Speaking of stability, the rifle stock is made out of a single piece of machined aluminum. That rigid aluminum construction means that the barrel is free floating and isolated, and the action is strengthened, which all leads to a much more accurate rifle. The rifles Charlie is building use Surgeon Remington 700 actions and Kreiger barrels — top of the line products that are only made better with the strength of the stock.
That strong stock does come at the expense of weight, though. The thing is MASSIVE, and just carrying it up the steps of Charlie’s personal shooting tower is a workout, let alone lugging the thing around Africa. Charlie has already sliced out a ton of material to keep the weight down as much as possible. And he’s considering some more rather drastic slicing and dicing for the final finished version. Examples include cuts in the forend, a bunch in the butt, and the cutout you see behind the grip. It looks like it’s designed for your thumb, but it isn’t.
As for how it shoots, I honestly couldn’t find a position that wasn’t comfortable. When I had it resting on something, that is. Shooting it off a table, or off the floor, or off a rooftop is no problem whatsoever. The rifle moves around to fit your position and makes shooting a breeze. And thanks to the excellent components and stiff stock, the gun is a freaking tackdriver.
As you’d expect, that accuracy comes at a price. The rifle clocks in at just a hair under $6,500, so it’s not something most people would be able to afford. But for those who absolutely positively need to hit the target, this might be just what you’re looking for.
Since the last time we saw Charlie’s STAR, there have been a couple changes to the rifle. Most of the new features are weight related, with a removable forward section of the stock and a hollowed out interior for both the forward and rear sections chopping the weight down dramatically. The gun remains just as rigid and accurate as always, but much more portable. Still not exactly a lightweight, but getting there.

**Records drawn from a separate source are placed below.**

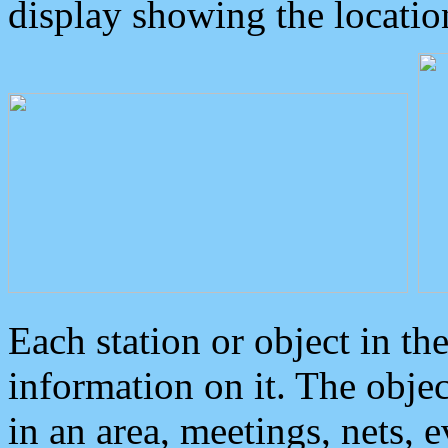
display showing the locatio
Each station or object in th
information on it. The obje
in an area, meetings, nets, 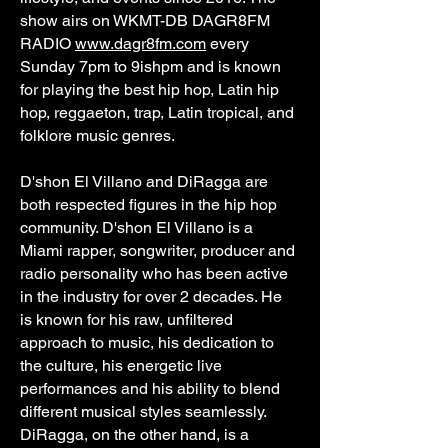
show airs on WKMT-DB DAGR8FM
RADIO
www.dagr8fm.com
every
Sunday 7pm to 9ishpm and is known
for playing the best hip hop, Latin hip
hop, reggaeton, trap, Latin tropical, and
folklore music genres.
D'shon El Villano and DiRagga are
both respected figures in the hip hop
community. D'shon El Villano is a
Miami rapper, songwriter, producer and
radio personality who has been active
in the industry for over 2 decades. He
is known for his raw, unfiltered
approach to music, his dedication to
the culture, his energetic live
performances and his ability to blend
different musical styles seamlessly.
DiRagga, on the other hand, is a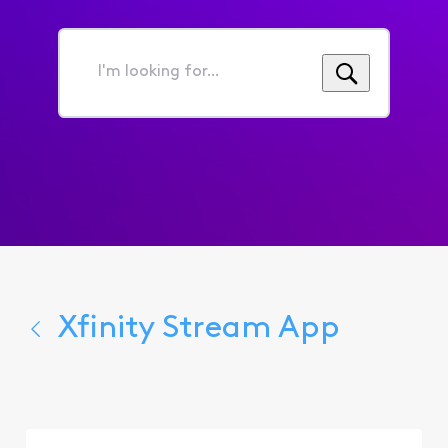
I'm
looking
for...
Xfinity Stream App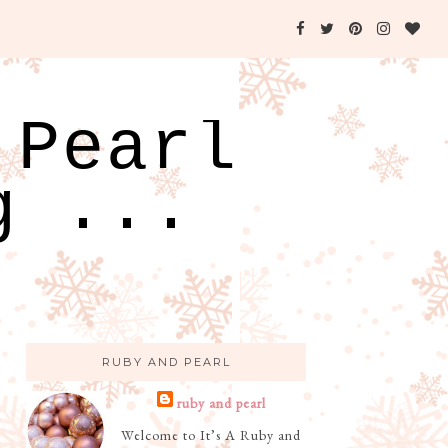
 Pearl
g ...
RUBY AND PEARL
ruby and pearl
Welcome to It’s A Ruby and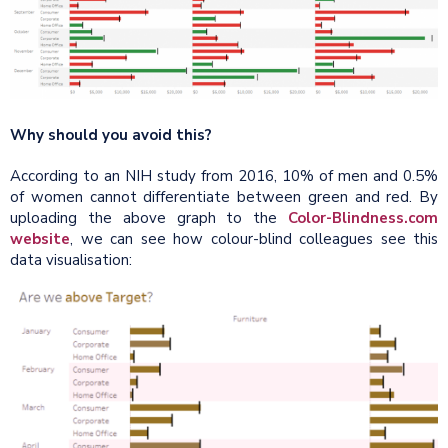
Why should you avoid this?
According to an NIH study from 2016, 10% of men and 0.5%
of women cannot differentiate between green and red. By
uploading the above graph to the
Color-Blindness.com
website
, we can see how colour-blind colleagues see this
data visualisation: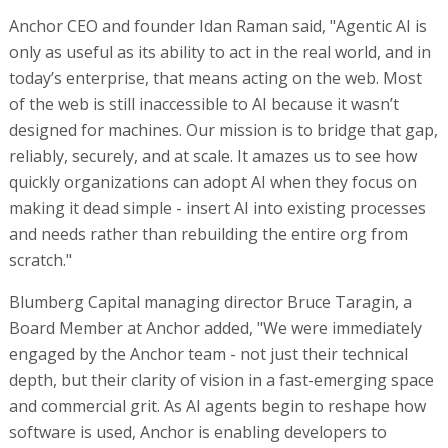
Anchor CEO and founder Idan Raman said, "Agentic AI is
only as useful as its ability to act in the real world, and in
today’s enterprise, that means acting on the web. Most
of the web is still inaccessible to AI because it wasn’t
designed for machines. Our mission is to bridge that gap,
reliably, securely, and at scale. It amazes us to see how
quickly organizations can adopt AI when they focus on
making it dead simple - insert AI into existing processes
and needs rather than rebuilding the entire org from
scratch."
Blumberg Capital managing director Bruce Taragin, a
Board Member at Anchor added, "We were immediately
engaged by the Anchor team - not just their technical
depth, but their clarity of vision in a fast-emerging space
and commercial grit. As AI agents begin to reshape how
software is used, Anchor is enabling developers to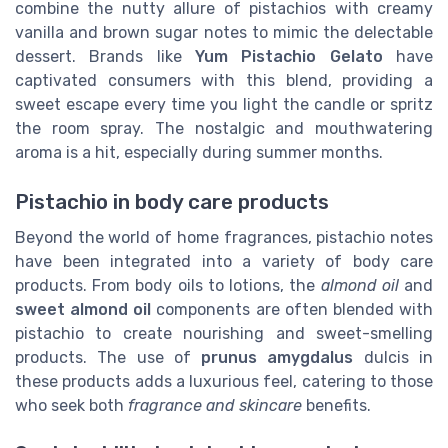
combine the nutty allure of pistachios with creamy
vanilla and brown sugar notes to mimic the delectable
dessert. Brands like
Yum Pistachio Gelato
have
captivated consumers with this blend, providing a
sweet escape every time you light the candle or spritz
the room spray. The nostalgic and mouthwatering
aroma is a hit, especially during summer months.
Pistachio in body care products
Beyond the world of home fragrances, pistachio notes
have been integrated into a variety of body care
products. From body oils to lotions, the
almond oil
and
sweet almond oil
components are often blended with
pistachio to create nourishing and sweet-smelling
products. The use of
prunus amygdalus
dulcis in
these products adds a luxurious feel, catering to those
who seek both
fragrance and skincare
benefits.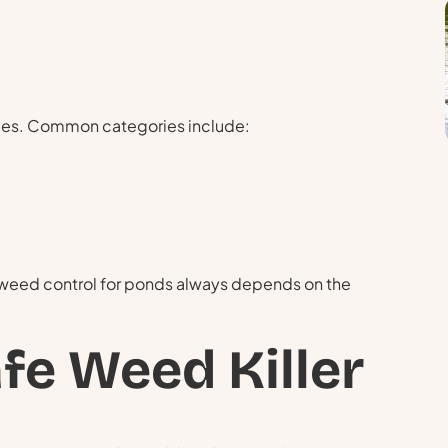
egies. Common categories include:
 weed control for ponds always depends on the
fe Weed Killer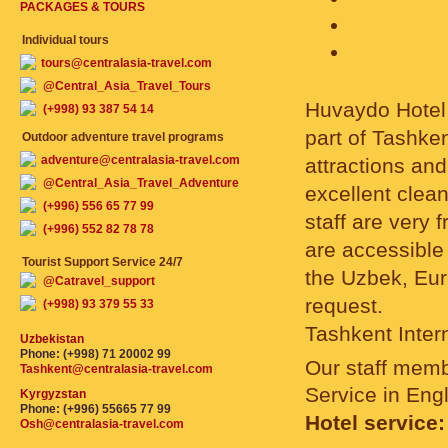
PACKAGES & TOURS
Individual tours
tours@centralasia-travel.com
@Central_Asia_Travel_Tours
Huvaydo Hotel i
(+998) 93 387 54 14
part of Tashke
Outdoor adventure travel programs
adventure@centralasia-travel.com
attractions an
@Central_Asia_Travel_Adventure
excellent clea
(+996) 556 65 77 99
staff are very 
(+996) 552 82 78 78
are accessible 
Tourist Support Service 24/7
the Uzbek, Eur
@Catravel_support
request.
(+998) 93 379 55 33
Tashkent Intern
Uzbekistan
Phone: (+998) 71 20002 99
Our staff mem
Tashkent@centralasia-travel.com
Service in Eng
Kyrgyzstan
Phone: (+996) 55665 77 99
Hotel service:
Osh@centralasia-travel.com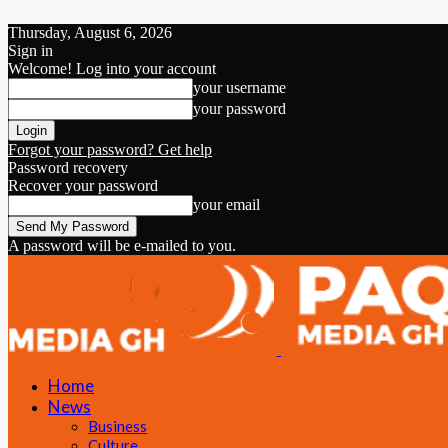
Thursday, August 6, 2026
Sign in
Welcome! Log into your account
your username
your password
Forgot your password? Get help
Password recovery
Recover your password
your email
A password will be e-mailed to you.
Home
News
Business
Culture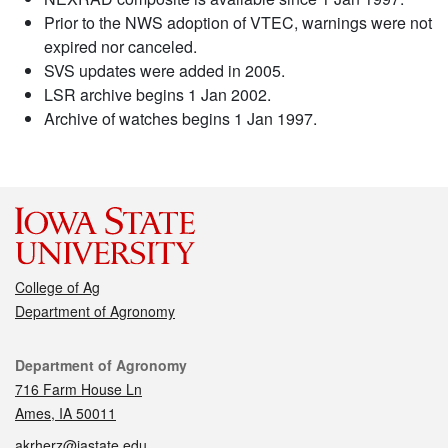
Prior to the NWS adoption of VTEC, warnings were not
expired nor canceled.
SVS updates were added in 2005.
LSR archive begins 1 Jan 2002.
Archive of watches begins 1 Jan 1997.
College of Ag
Department of Agronomy
Contact
Department of Agronomy
716 Farm House Ln
Ames, IA 50011
akrherz@iastate.edu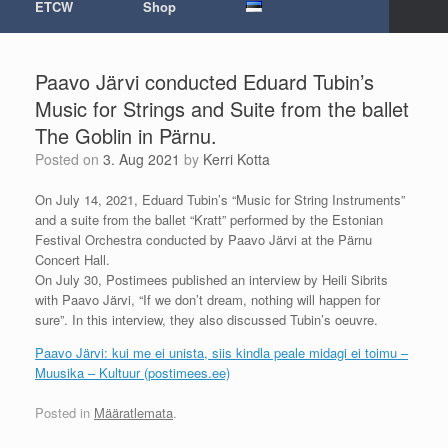
ETCW
Shop
Paavo Järvi conducted Eduard Tubin’s
Music for Strings and Suite from the ballet
The Goblin in Pärnu.
Posted on
3. Aug 2021
by
Kerri Kotta
On July 14, 2021, Eduard Tubin’s “Music for String Instruments”
and a suite from the ballet “Kratt” performed by the Estonian
Festival Orchestra conducted by Paavo Järvi at the Pärnu
Concert Hall.
On July 30, Postimees published an interview by Heili Sibrits
with Paavo Järvi, “If we don’t dream, nothing will happen for
sure”. In this interview, they also discussed Tubin’s oeuvre.
Paavo Järvi: kui me ei unista, siis kindla peale midagi ei toimu –
Muusika – Kultuur (postimees.ee)
Posted in
Määratlemata
.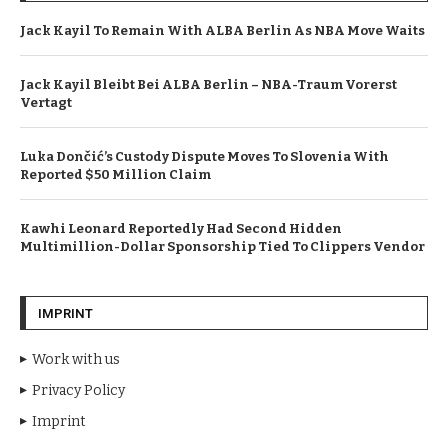
Jack Kayil To Remain With ALBA Berlin As NBA Move Waits
Jack Kayil Bleibt Bei ALBA Berlin – NBA-Traum Vorerst
Vertagt
Luka Dončić’s Custody Dispute Moves To Slovenia With
Reported $50 Million Claim
Kawhi Leonard Reportedly Had Second Hidden
Multimillion-Dollar Sponsorship Tied To Clippers Vendor
IMPRINT
Work with us
Privacy Policy
Imprint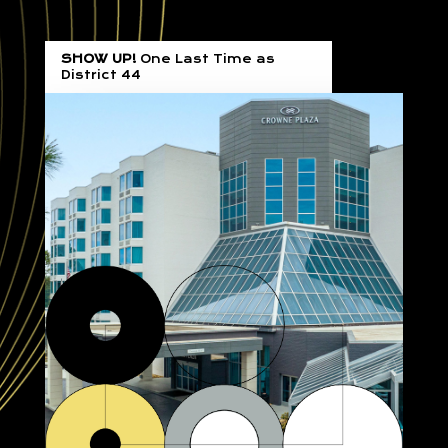
SHOW UP!
One Last Time as
District 44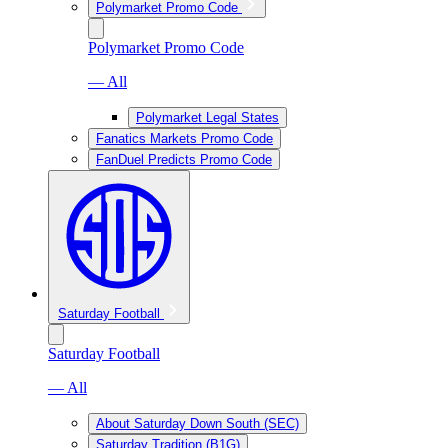
Polymarket Promo Code
Polymarket Promo Code
— All
Polymarket Legal States
Fanatics Markets Promo Code
FanDuel Predicts Promo Code
Saturday Football
Saturday Football
— All
About Saturday Down South (SEC)
Saturday Tradition (B1G)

Caliber: Whatever you want
Sights: Drilled for a scope
Barrel Length: End user’s choice
Weight: Heavy (exact weight depends on options)
Capacity: Takes standard Accuracy International magazines
Ratings (Out of Five Stars):
Style * * * * *
If you’re into that whole “milled aluminum” look, this is your ticket. I think it looks great.
Ergonomics (firing) * * * * *
Perfect. Absolutely perfect. And if it isn’t you can change it to make it perfect.
Ergonomics (handling) * * *
Its heavy as all get-out and could use a carry handle. Or some shoulder straps. But it’s comfortable and adaptable.
Reliability * * * * *
Bolt action rifles generally don’t have issues with reliability.
Customize This * * * * *
Like I said, everything can be changed. This is a truly custom rifle, so if you want a different caliber, you’re good to go.
Overall * * * *
The weight and the price make something like this a little south of fully desirable, but for F class and long range shooting, there really isn’t anything better.